See the simple example below that counts the number of occurences of each word in a list:
Stream<String> words = Stream.of("a", "b", "a", "c");
Map<String, Integer> wordsCount = words.collect(toMap(s -> s, s -> 1,
(i, j) -> i + j));
At the end, wordsCount
is {a=2, b=1, c=1}
.
But my stream is very large and I want to parallelise the job, so I write:
Map<String, Integer> wordsCount = words.parallel()
.collect(toMap(s -> s, s -> 1,
(i, j) -> i + j));
However I have noticed that wordsCount
is a simple HashMap
so I wonder if I need to explicitly ask for a concurrent map to ensure thread safety:
Map<String, Integer> wordsCount = words.parallel()
.collect(toConcurrentMap(s -> s, s -> 1,
(i, j) -> i + j));
Can non-concurrent collectors be safely used with a parallel stream or should I only use the concurrent versions when collecting from a parallel stream?
Can non-concurrent collectors be safely used with a parallel stream or should I only use the concurrent versions when collecting from a parallel stream?
It is safe to use a non-concurrent collector in a collect
operation of a parallel stream.
In the specification of the Collector
interface, in the section with half a dozen bullet points, is this:
For non-concurrent collectors, any result returned from the result supplier, accumulator, or combiner functions must be serially thread-confined. This enables collection to occur in parallel without the Collector needing to implement any additional synchronization. The reduction implementation must manage that the input is properly partitioned, that partitions are processed in isolation, and combining happens only after accumulation is complete.
This means that the various implementations provided by the Collectors
class can be used with parallel streams, even though some of those implementations might not be concurrent collectors. This also applies to any of your own non-concurrent collectors that you might implement. They can be used safely with parallel streams, provided your collectors don't interfere with the stream source, are side-effect free, order independent, etc.
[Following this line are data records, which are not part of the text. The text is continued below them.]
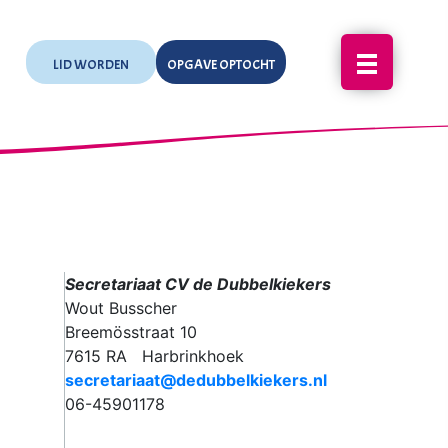
LID WORDEN
OPGAVE OPTOCHT
Secretariaat CV de Dubbelkiekers
Wout Busscher
Breemösstraat 10
7615 RA Harbrinkhoek
secretariaat@dedubbelkiekers.nl
06-45901178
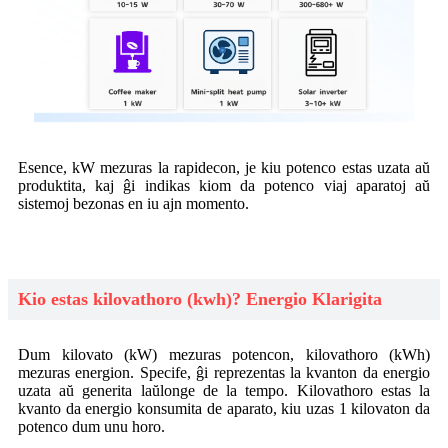
Esence, kW mezuras la rapidecon, je kiu potenco estas uzata aŭ
produktita, kaj ĝi indikas kiom da potenco viaj aparatoj aŭ
sistemoj bezonas en iu ajn momento.
Kio estas kilovathoro (kwh)? Energio Klarigita
Dum kilovato (kW) mezuras potencon, kilovathoro (kWh)
mezuras energion. Specife, ĝi reprezentas la kvanton da energio
uzata aŭ generita laŭlonge de la tempo. Kilovathoro estas la
kvanto da energio konsumita de aparato, kiu uzas 1 kilovaton da
potenco dum unu horo.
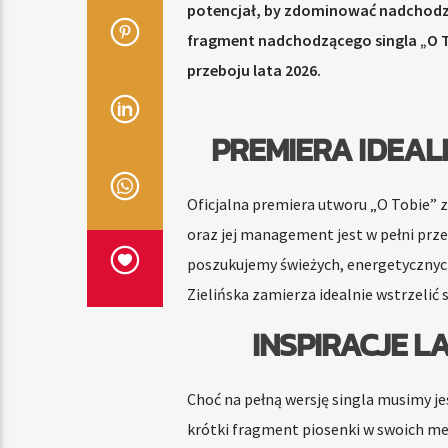
potencjał, by zdominować nadchodzą
fragment nadchodzącego singla „O To
przeboju lata 2026.
PREMIERA IDEAL
Oficjalna premiera utworu „O Tobie”
oraz jej management jest w pełni pr
poszukujemy świeżych, energetycznych
Zielińska zamierza idealnie wstrzelić 
INSPIRACJE L
Choć na pełną wersję singla musimy je
krótki fragment piosenki w swoich me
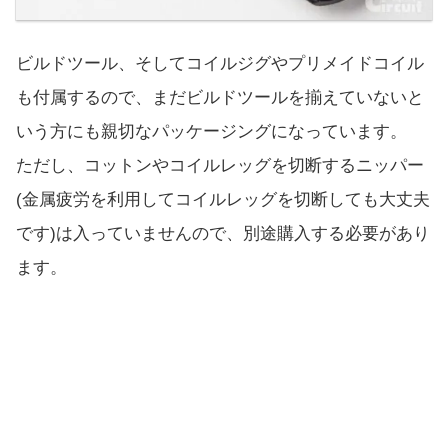
ビルドツール、そしてコイルジグやプリメイドコイル
も付属するので、まだビルドツールを揃えていないと
いう方にも親切なパッケージングになっています。
ただし、コットンやコイルレッグを切断するニッパー
(金属疲労を利用してコイルレッグを切断しても大丈夫
です)は入っていませんので、別途購入する必要があり
ます。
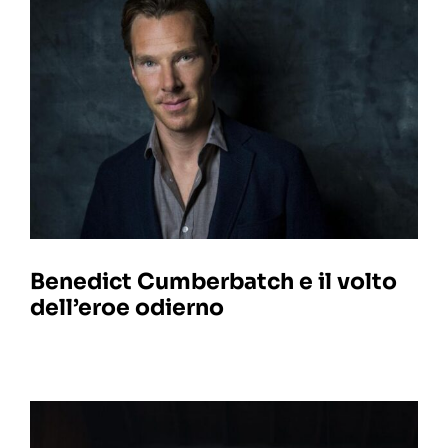
Benedict Cumberbatch e il volto
dell’eroe odierno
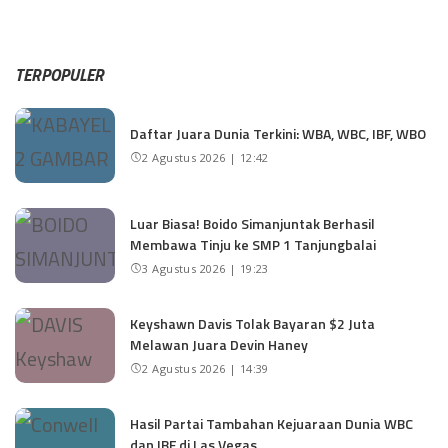
TERPOPULER
Daftar Juara Dunia Terkini: WBA, WBC, IBF, WBO
2 Agustus 2026 | 12:42
Luar Biasa! Boido Simanjuntak Berhasil
Membawa Tinju ke SMP 1 Tanjungbalai
3 Agustus 2026 | 19:23
Keyshawn Davis Tolak Bayaran $2 Juta
Melawan Juara Devin Haney
2 Agustus 2026 | 14:39
Hasil Partai Tambahan Kejuaraan Dunia WBC
dan IBF di Las Vegas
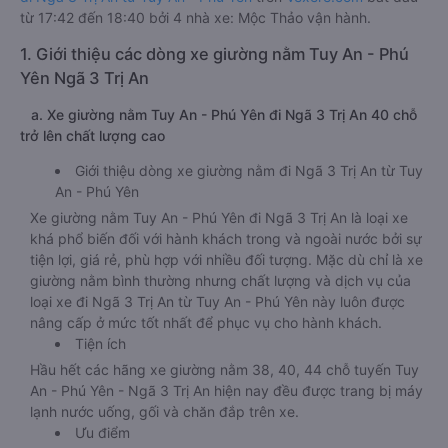
từ 17:42 đến 18:40 bởi 4 nhà xe: Mộc Thảo vận hành.
1. Giới thiệu các dòng xe giường nằm Tuy An - Phú
Yên Ngã 3 Trị An
a. Xe giường nằm Tuy An - Phú Yên đi Ngã 3 Trị An 40 chỗ
trở lên chất lượng cao
Giới thiệu dòng xe giường nằm đi Ngã 3 Trị An từ Tuy
An - Phú Yên
Xe giường nằm Tuy An - Phú Yên đi Ngã 3 Trị An là loại xe
khá phổ biến đối với hành khách trong và ngoài nước bởi sự
tiện lợi, giá rẻ, phù hợp với nhiều đối tượng. Mặc dù chỉ là xe
giường nằm bình thường nhưng chất lượng và dịch vụ của
loại xe đi Ngã 3 Trị An từ Tuy An - Phú Yên này luôn được
nâng cấp ở mức tốt nhất để phục vụ cho hành khách.
Tiện ích
Hầu hết các hãng xe giường nằm 38, 40, 44 chỗ tuyến Tuy
An - Phú Yên - Ngã 3 Trị An hiện nay đều được trang bị máy
lạnh nước uống, gối và chăn đắp trên xe.
Ưu điểm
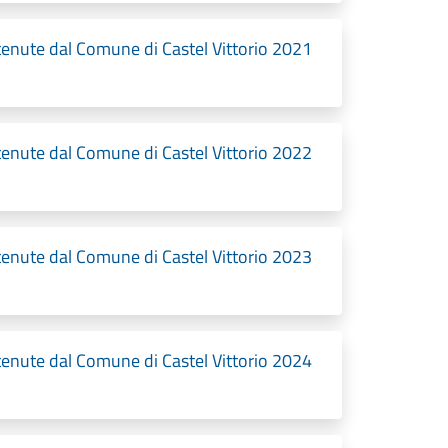
etenute dal Comune di Castel Vittorio 2021
etenute dal Comune di Castel Vittorio 2022
etenute dal Comune di Castel Vittorio 2023
etenute dal Comune di Castel Vittorio 2024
I also recommend reading the Mutable Reduction section of the java.util.stream package documentation. In the middle of this section is an example that is stated to be parallelizable, but which collects results into an ArrayList
, which is not thread-safe.
The way this works is that a parallel stream ending in a non-concurrent collector makes sure that different threads are always operating on different instances of the intermediate result collections. That's why a collector has a Supplier
function, for creating as many intermediate collections as there are threads, so each thread can accumulate into its own. When intermediate results are to be merged, they are handed off safely between threads, and at any given time only a single thread is merging any pair of intermediate results.